São Paulo – As exportações do Brasil aos países árabes cresceram 0,7%, para US$ 1,4 bilhão, em maio deste ano sobre o mesmo período do ano passado. De acordo os dados do Ministério do Desenvolvimento, Indústria, Comércio e Serviços (Mdic) organizados pela Câmara de Comércio Árabe Brasileira, as importações no período, porém, estão em queda: retração de 21,5%, para US$ 731 milhões. A corrente comercial foi de US$ 2,2 bilhões, com retração de 8%, e a o saldo comercial foi positivo para o Brasil em US$ 738 milhões, em alta de 39,8%.
Ainda segundo o levantamento, no acumulado do ano as exportações somam US$ 7,8 bilhões, em alta de 2,4% sobre o período entre janeiro e maio de 2025. As importações também estão em alta: de 1,9%, para um total de US$ 3,9 bilhões no período.
O vice-presidente de Relações Internacionais e secretário-geral da Câmara Árabe, Mohamad Orra Mourad, observou que, apesar do avanço geral nas vendas para os árabes, ainda há uma queda acentuada para os países do Golfo. As nações da região têm sido alvo de ataques retaliatórios do Irã, país em guerra contra Israel e Estados Unidos desde 28 de fevereiro. Mesmo a redução nas trocas comerciais com o Golfo, avalia Mourad, apresenta uma tendência de desaceleração: as vendas caíram 30,7% em março, 24% em abril e 19,8% em maio sempre na comparação anual.
“Acredito que não exista uma única razão que explique essa tendência, porém os estoques estratégicos de alimentos devem estar diminuindo; a segunda razão (para uma redução na queda de vendas) é que as rotas marítimas alternativas estão funcionando”, disse Mourad. As exportações para os países árabes do Golfo caíram 19,8%, para US$ 615,2 milhões em maio, mês em que as importações caíram 33,8%, para US$ 303,4 milhões na comparação com o mesmo período de 2025.
Além dos ataques, o conflito se refletiu no fechamento do Estreito de Ormuz, por onde passam embarcações com origem e destino aos países do Golfo. Todos os portos do Kuwait, do Bahrein e do Catar, e a maior parte dos portos dos Emirados Árabes Unidos e parte dos portos sauditas é afetada pelo bloqueio. Omã está fora do Estreito de Ormuz. A Arábia Saudita, porém, tem uma ampla costa ocidental, por onde chegam encomendas que depois são transportadas por terra aos países do Golfo.
“No caso das importações, há uma dificuldade maior de se conseguir rotas marítimas alternativas, porque a maior parte das importações são formadas por petróleo e fertilizantes, produtos mais difíceis de serem manipulados em portos alternativos”, disse Mourad.
As vendas dos árabes ao Brasil foram afetadas, avaliou Mourad, pela queda nas compras desses produtos. Em maio, as importações de petróleo bruto caíram 2,4% (US$ para 233,3 milhões), as de petróleo refinado tiveram queda de 67,1% (somaram US$ 64,2 milhões), as de fertilizantes mistos foram 70,9% menores (US$49,5 milhões) e as de nitrogenados sofreram retração de 43,8% (US$ 24,8 milhões). Já as importações de fertilizantes fosfatados subiram 111,4%, para US$ 265,8 milhões, em maio sobre o mesmo período do ano passado.
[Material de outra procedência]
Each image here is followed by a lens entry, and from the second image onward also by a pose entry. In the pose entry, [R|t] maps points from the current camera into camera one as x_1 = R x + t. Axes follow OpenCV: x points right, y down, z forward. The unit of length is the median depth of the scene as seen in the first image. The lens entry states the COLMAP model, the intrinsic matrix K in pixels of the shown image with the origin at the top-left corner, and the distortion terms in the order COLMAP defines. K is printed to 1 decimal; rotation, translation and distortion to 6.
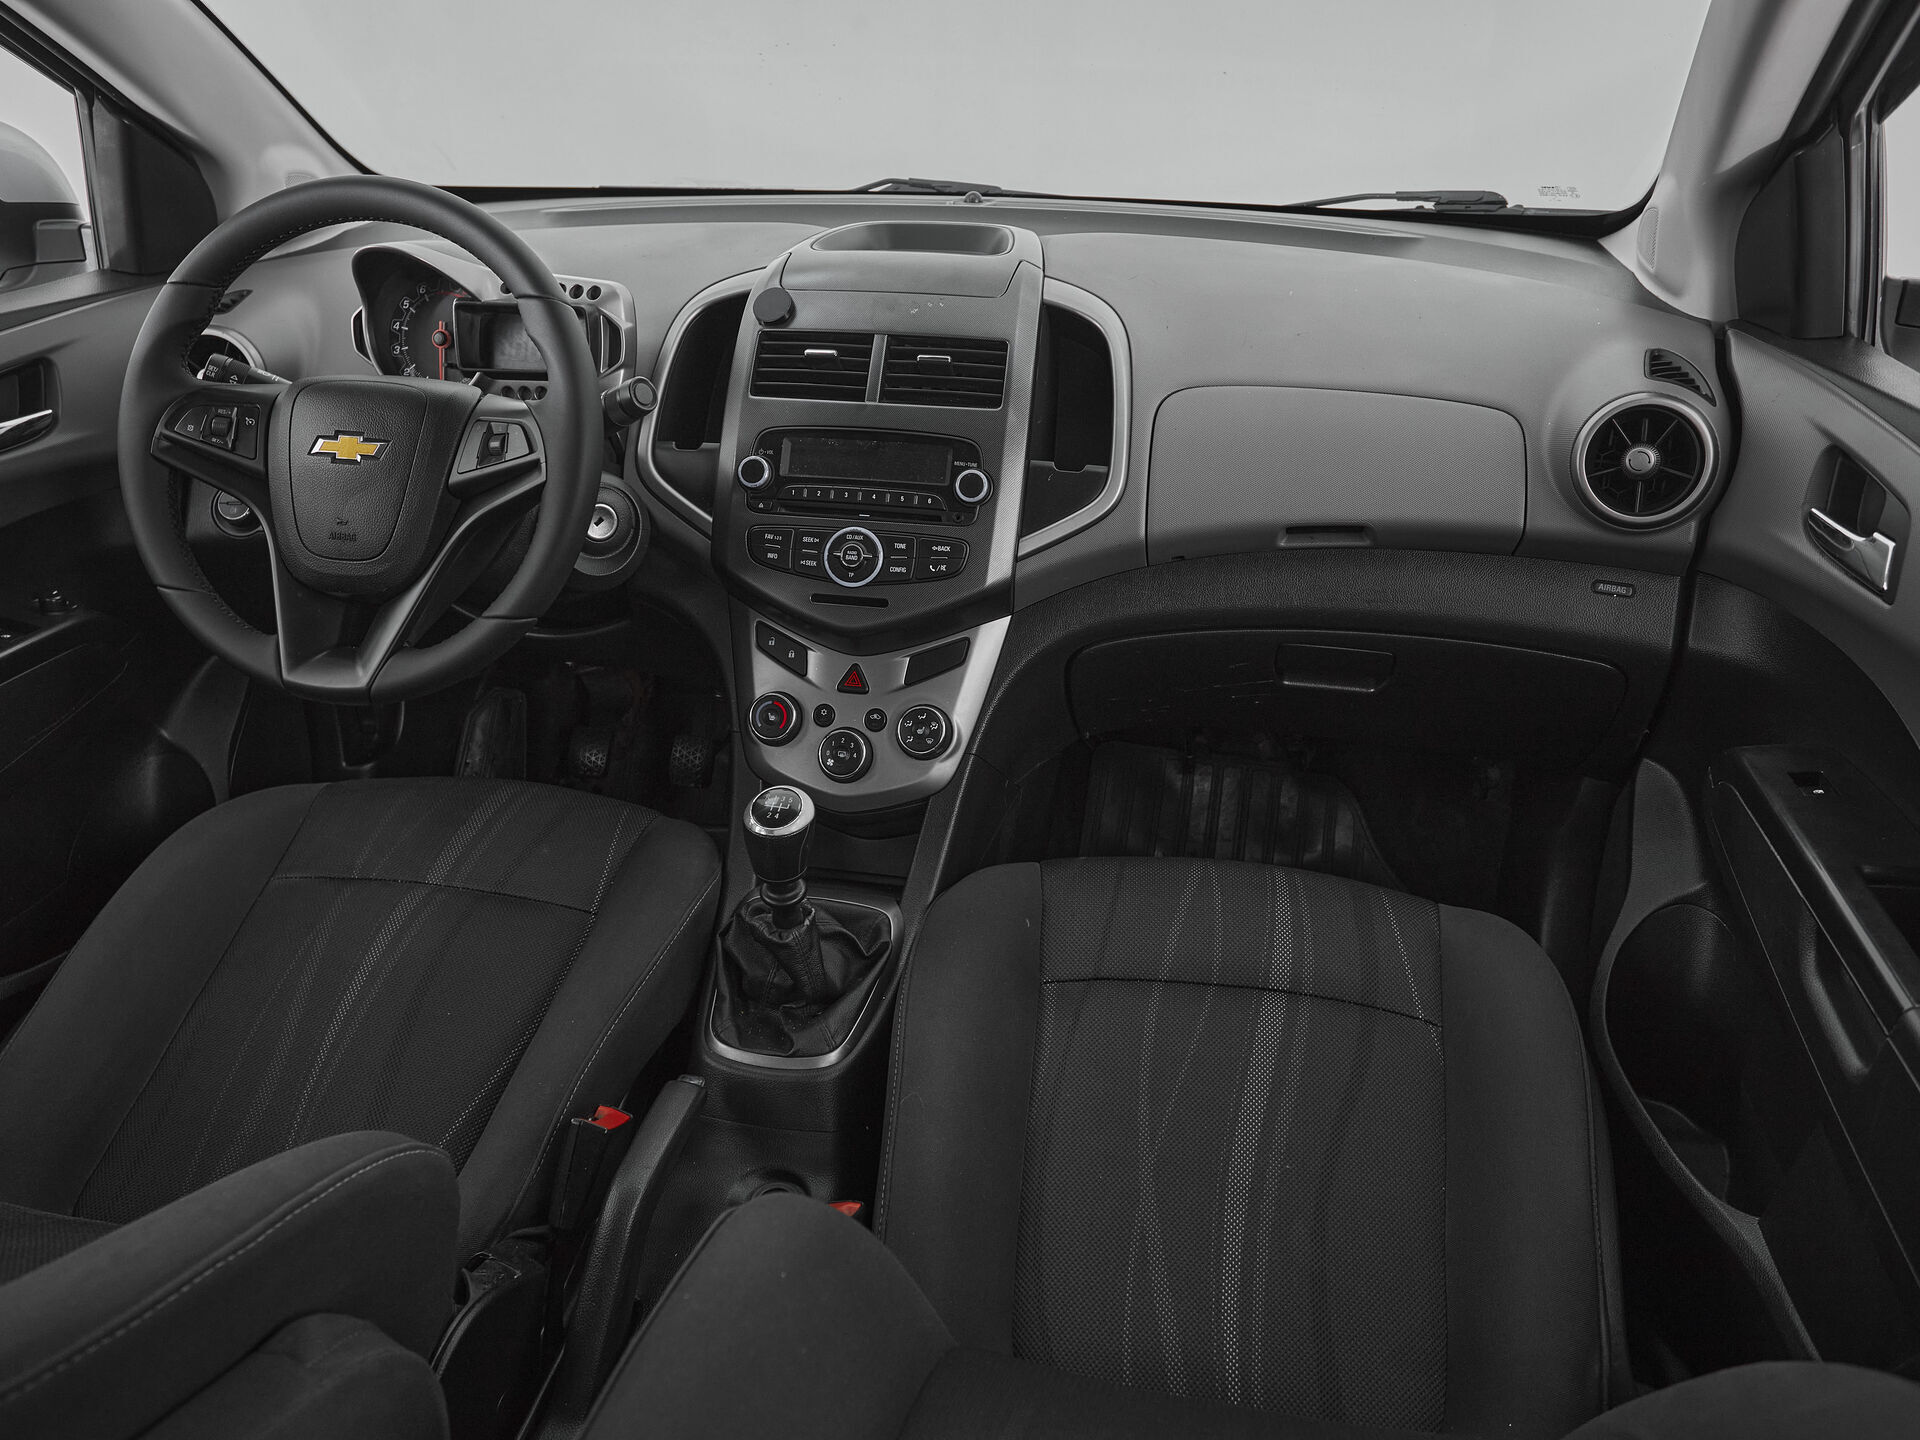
lens RADIAL K [[1496.1, 0, 940.1], [0, 1496.1, 730.4], [0, 0, 1]] dist [-0.070518, 0.081123]
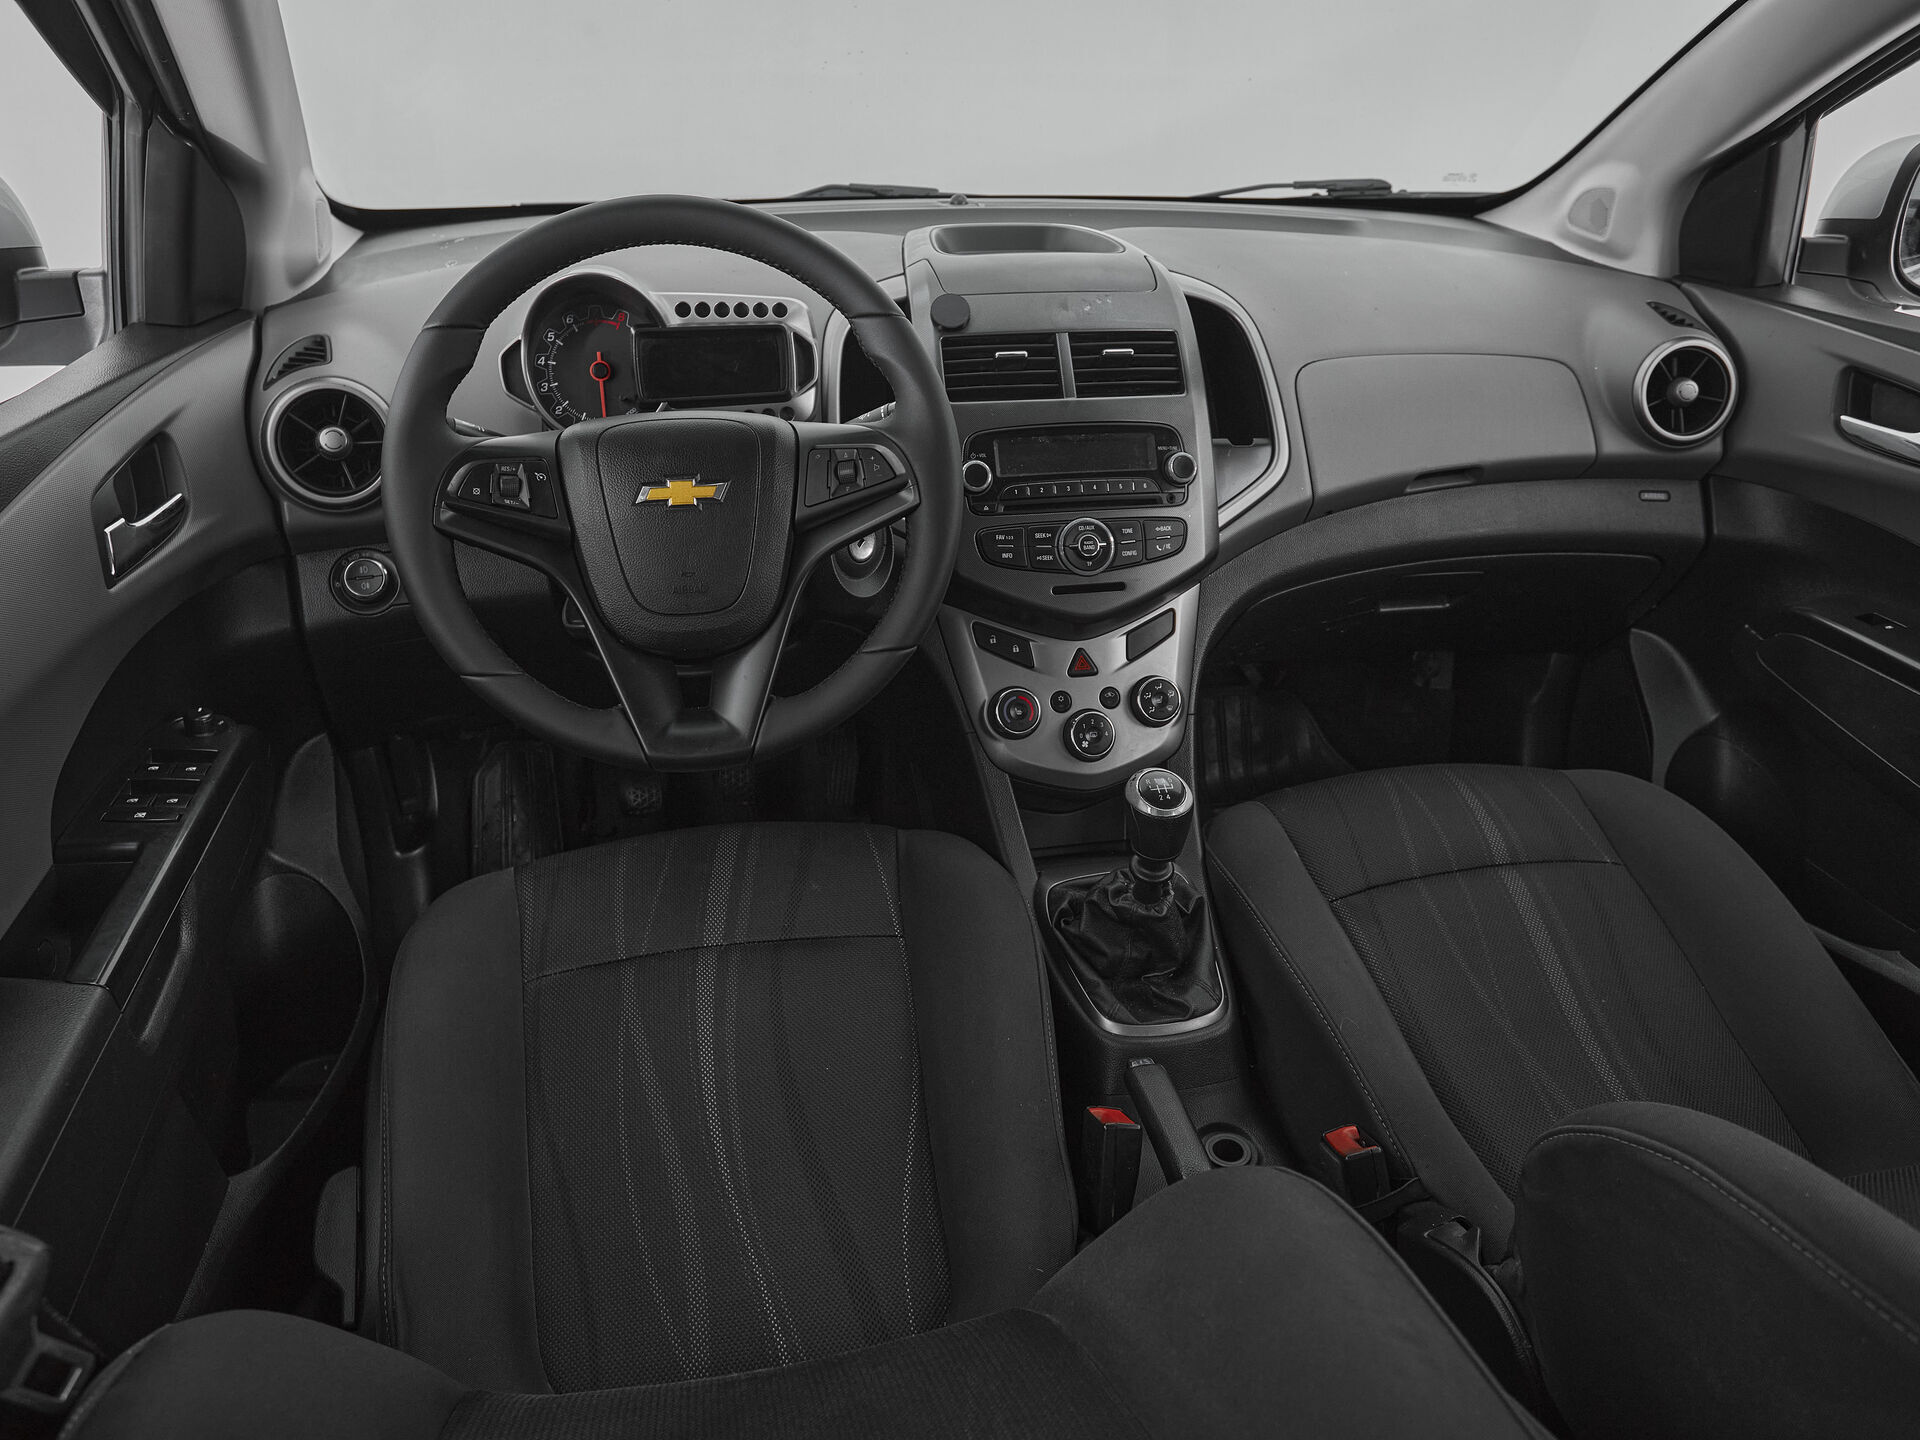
lens RADIAL K [[1391.8, 0, 960.0], [0, 1391.8, 720.0], [0, 0, 1]] dist [-0.076133, 0.068914]
pose [[0.919922, -0.169702, 0.353475, -0.502093], [0.162365, 0.985435, 0.050547, -0.059583], [-0.356904, 0.010893, 0.934077, 0.122022]]
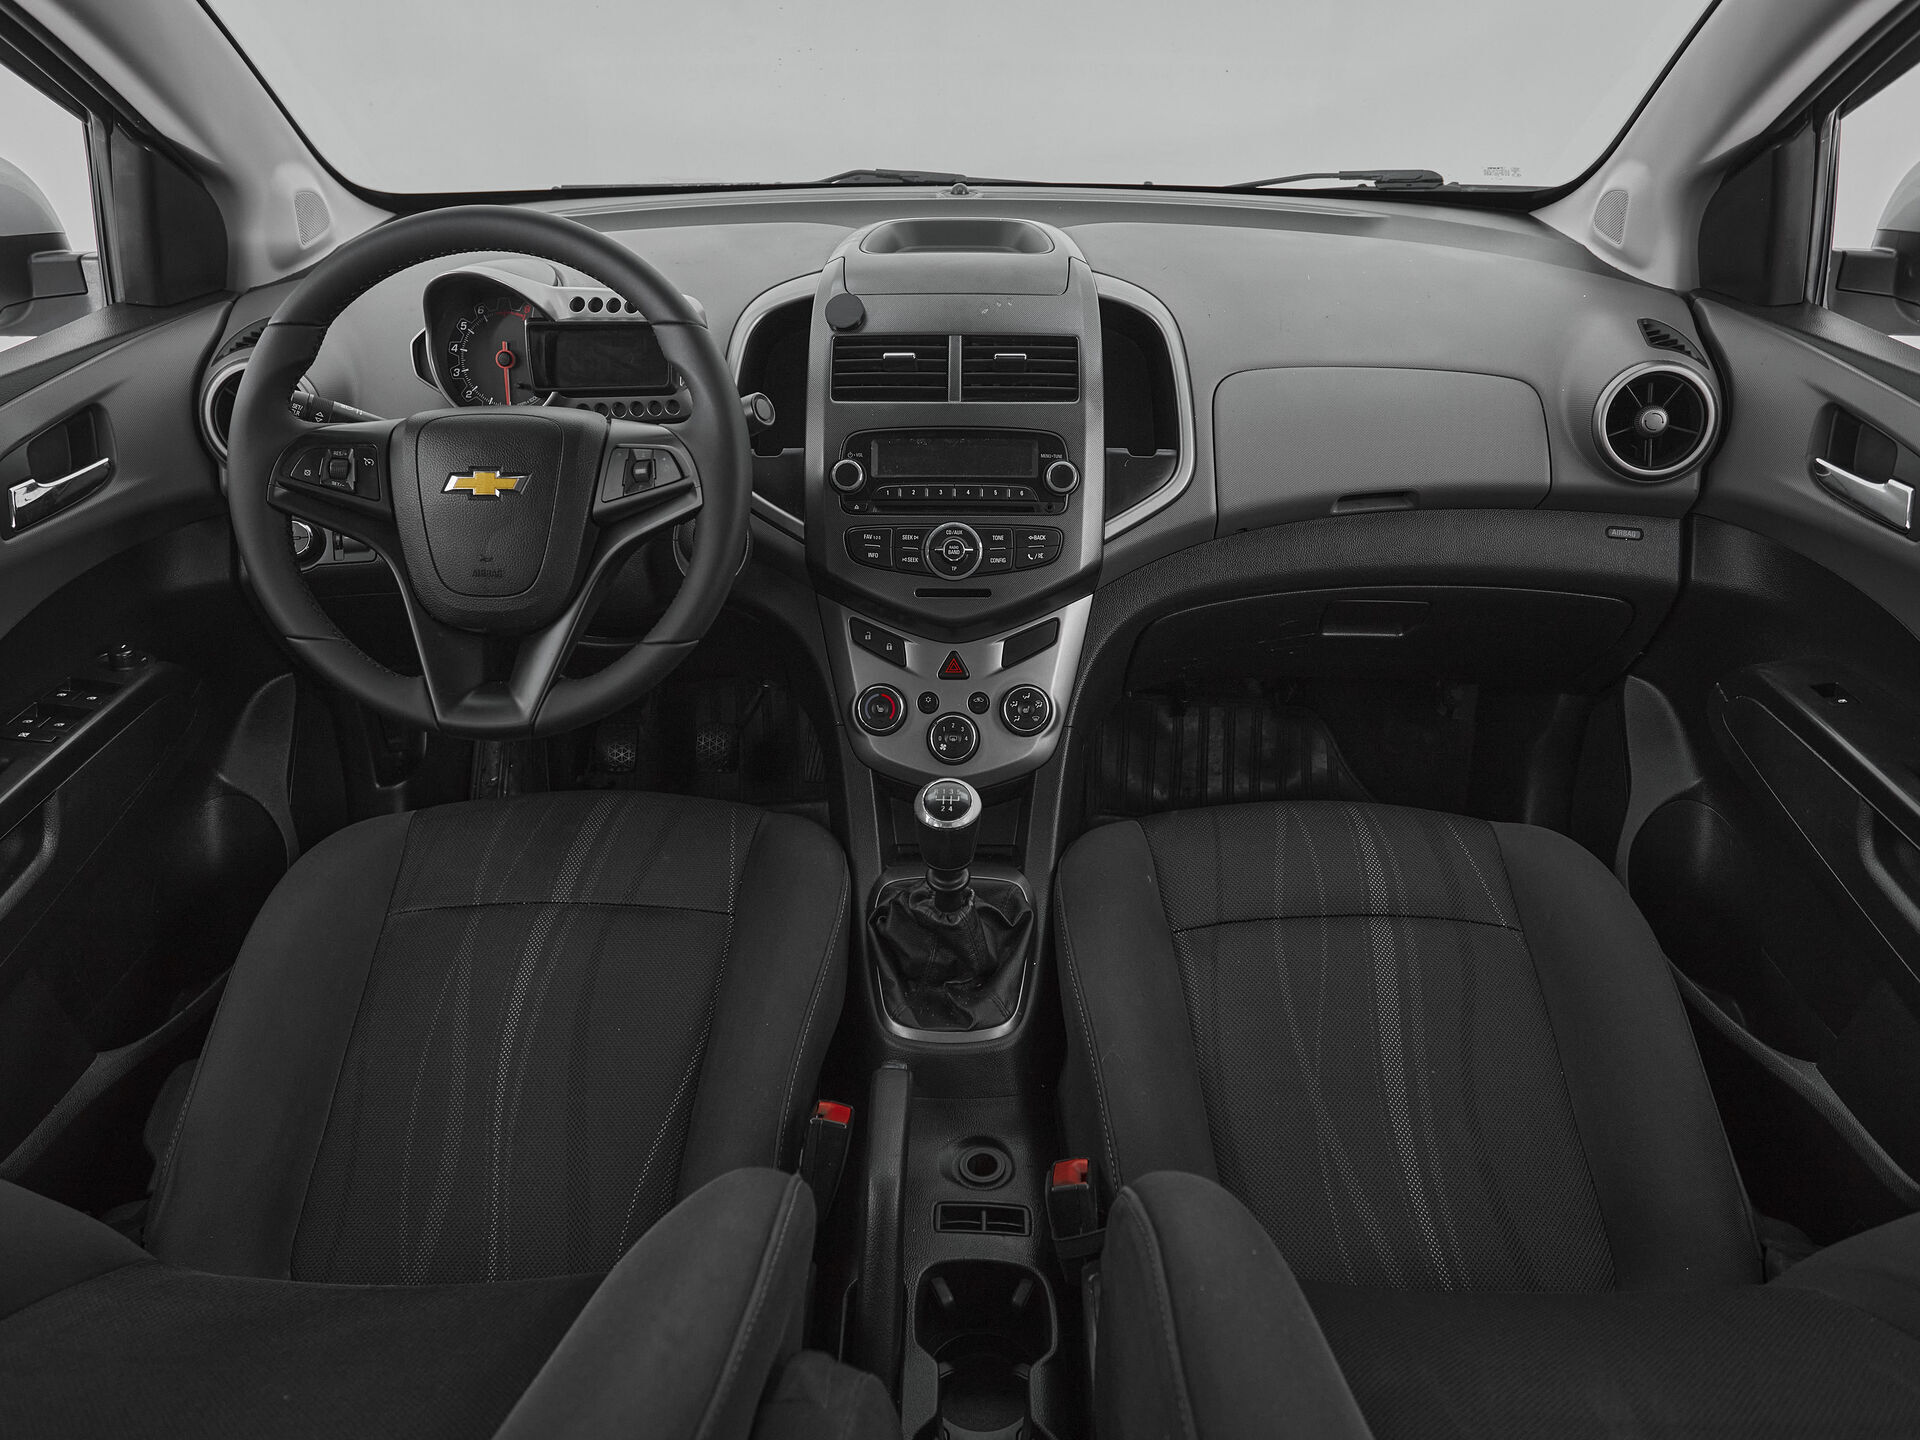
lens RADIAL K [[1417.6, 0, 953.2], [0, 1417.6, 724.9], [0, 0, 1]] dist [-0.077559, 0.074322]
pose [[0.983548, -0.091908, 0.155521, -0.223230], [0.084711, 0.995032, 0.052302, -0.046406], [-0.159555, -0.038267, 0.986447, 0.013709]]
No ano, até maio, os principais destinos das exportações brasileiras aos países árabes foram Emirados Árabes Unidos, Egito, Arábia Saudita, Argélia e Iraque. Entre eles, os principais fornecedores ao Brasil são Arábia Saudita, Marrocos, Egito, Emirados Árabes Unidos e Argélia. Os principais produtos exportados pelo Brasil foram açúcar, carne de frango e minério de ferro. Os principais produtos importados foram petróleo bruto, petróleo refinado e fertilizantes fosfatados.